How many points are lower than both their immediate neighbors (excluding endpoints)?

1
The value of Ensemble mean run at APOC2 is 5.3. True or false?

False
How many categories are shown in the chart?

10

=-=-=-=-=

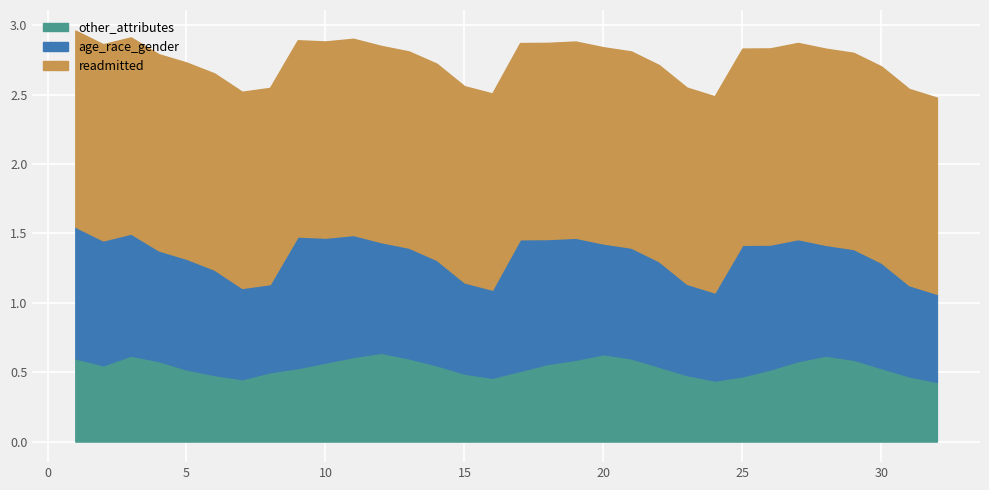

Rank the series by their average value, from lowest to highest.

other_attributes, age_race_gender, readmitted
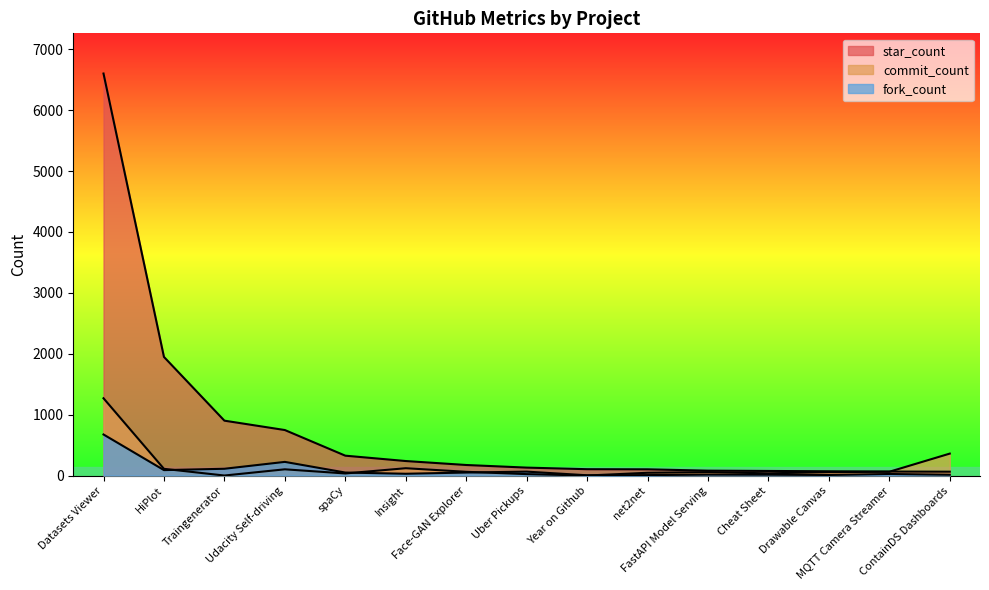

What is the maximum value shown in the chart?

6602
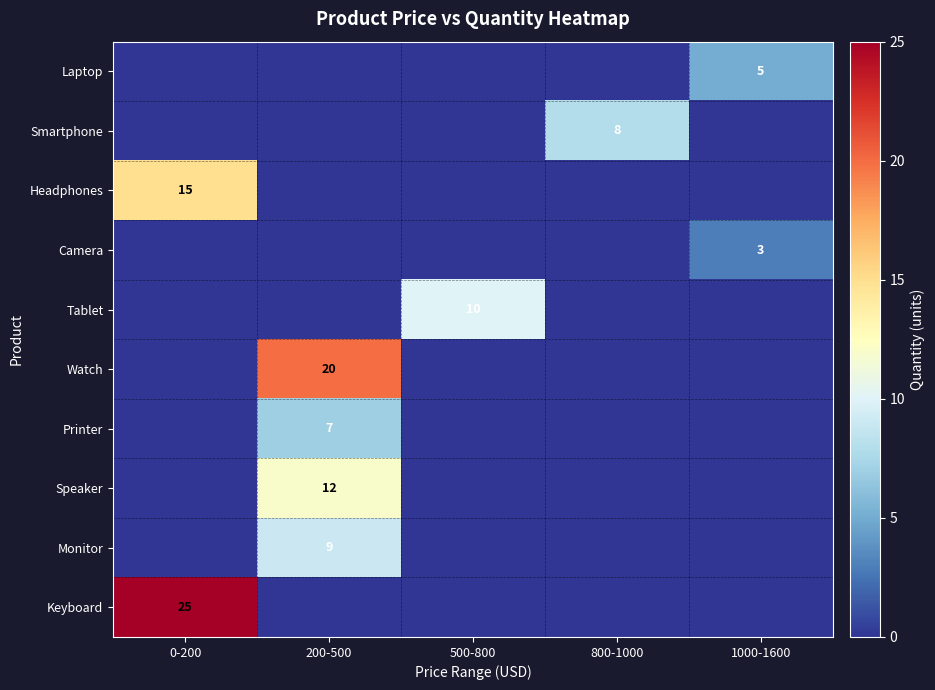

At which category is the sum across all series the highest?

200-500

=-=-=-=-=

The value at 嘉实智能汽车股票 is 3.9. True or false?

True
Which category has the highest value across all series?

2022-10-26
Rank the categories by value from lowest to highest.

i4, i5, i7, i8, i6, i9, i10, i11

=-=-=-=-=

Please gather every line above that contains the word "highest". Case counts, so copy only lines where it appears with that same capitalization.

_Task output_.
Rank the series by their average value, from lowest to highest.
At which category is the sum across all series the highest?
Which category has the highest value across all series?
Rank the categories by value from lowest to highest.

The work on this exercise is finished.